— YOUR TASK —
Would you mind restating all of the records word for word, skipping the pictures?

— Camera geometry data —
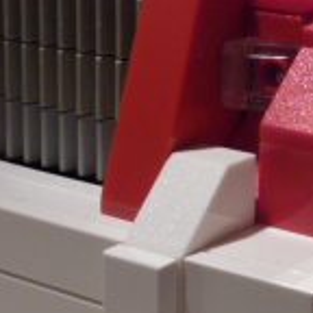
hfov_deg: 17.0
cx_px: 363
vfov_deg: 17.5
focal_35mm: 98
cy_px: 33
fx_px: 1003
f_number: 3.3
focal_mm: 4.1
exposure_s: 1/30
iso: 125
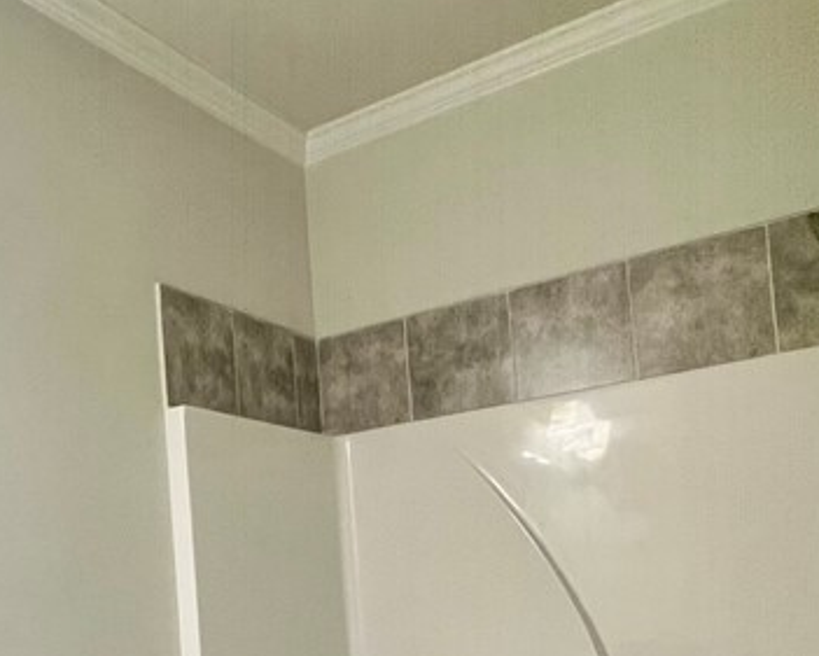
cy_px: 579
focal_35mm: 37
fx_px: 897
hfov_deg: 47.3
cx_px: 210
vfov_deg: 37.7
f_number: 1.8
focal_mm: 1.57
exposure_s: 1/120
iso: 250
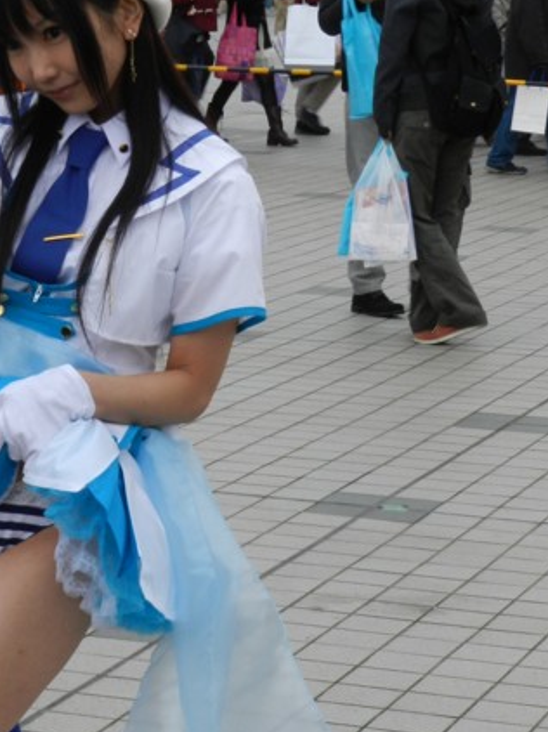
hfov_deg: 11.4
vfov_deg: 15.3
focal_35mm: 129
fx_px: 2726
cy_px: 404
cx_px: 75
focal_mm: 12.1
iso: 160
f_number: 4.7
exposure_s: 1/60
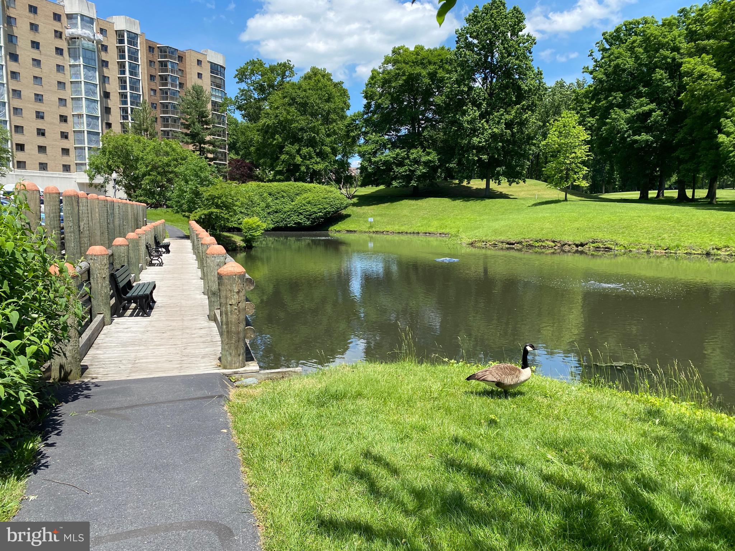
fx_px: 552
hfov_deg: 67.3
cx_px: 368
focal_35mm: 26
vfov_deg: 53.1
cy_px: 276
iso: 32
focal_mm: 4.25
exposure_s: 1/1678
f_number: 1.8
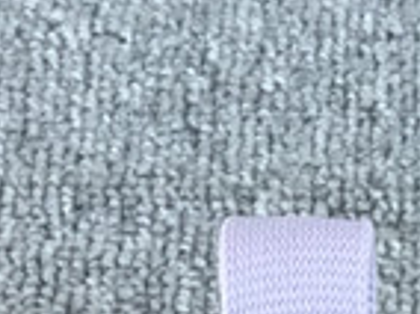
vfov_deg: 7.0
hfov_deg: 9.7
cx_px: 665
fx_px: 2386
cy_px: 828
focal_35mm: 197
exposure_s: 1/118
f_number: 2.4
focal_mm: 3.3
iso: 25
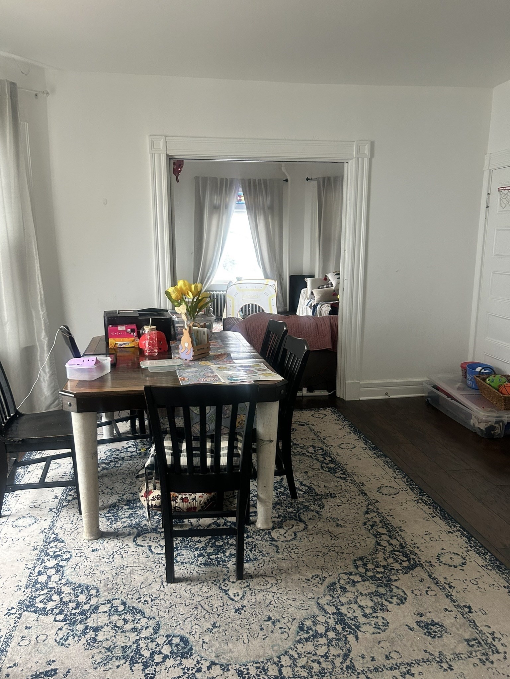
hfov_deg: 53.1
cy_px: 340
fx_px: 511
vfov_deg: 67.3
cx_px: 255
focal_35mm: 26
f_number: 1.5
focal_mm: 5.7
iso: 200
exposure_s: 1/60
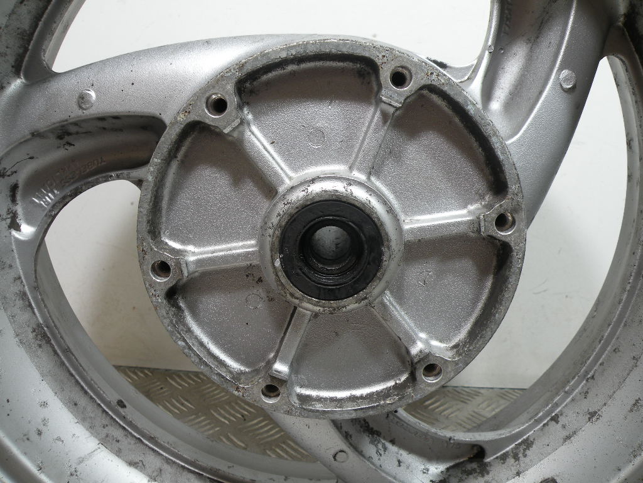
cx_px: 322
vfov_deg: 51.4
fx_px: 502
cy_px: 242
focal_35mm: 27
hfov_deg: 65.3
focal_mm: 4.7
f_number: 3.2
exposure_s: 1/57.4
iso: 64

— REPLY TO THE EXERCISE —
hfov_deg: 17.0
cx_px: 363
vfov_deg: 17.5
focal_35mm: 98
cy_px: 33
fx_px: 1003
f_number: 3.3
focal_mm: 4.1
exposure_s: 1/30
iso: 125
cy_px: 579
focal_35mm: 37
fx_px: 897
hfov_deg: 47.3
cx_px: 210
vfov_deg: 37.7
f_number: 1.8
focal_mm: 1.57
exposure_s: 1/120
iso: 250
hfov_deg: 11.4
vfov_deg: 15.3
focal_35mm: 129
fx_px: 2726
cy_px: 404
cx_px: 75
focal_mm: 12.1
iso: 160
f_number: 4.7
exposure_s: 1/60
fx_px: 552
hfov_deg: 67.3
cx_px: 368
focal_35mm: 26
vfov_deg: 53.1
cy_px: 276
iso: 32
focal_mm: 4.25
exposure_s: 1/1678
f_number: 1.8
vfov_deg: 7.0
hfov_deg: 9.7
cx_px: 665
fx_px: 2386
cy_px: 828
focal_35mm: 197
exposure_s: 1/118
f_number: 2.4
focal_mm: 3.3
iso: 25
hfov_deg: 53.1
cy_px: 340
fx_px: 511
vfov_deg: 67.3
cx_px: 255
focal_35mm: 26
f_number: 1.5
focal_mm: 5.7
iso: 200
exposure_s: 1/60
cx_px: 322
vfov_deg: 51.4
fx_px: 502
cy_px: 242
focal_35mm: 27
hfov_deg: 65.3
focal_mm: 4.7
f_number: 3.2
exposure_s: 1/57.4
iso: 64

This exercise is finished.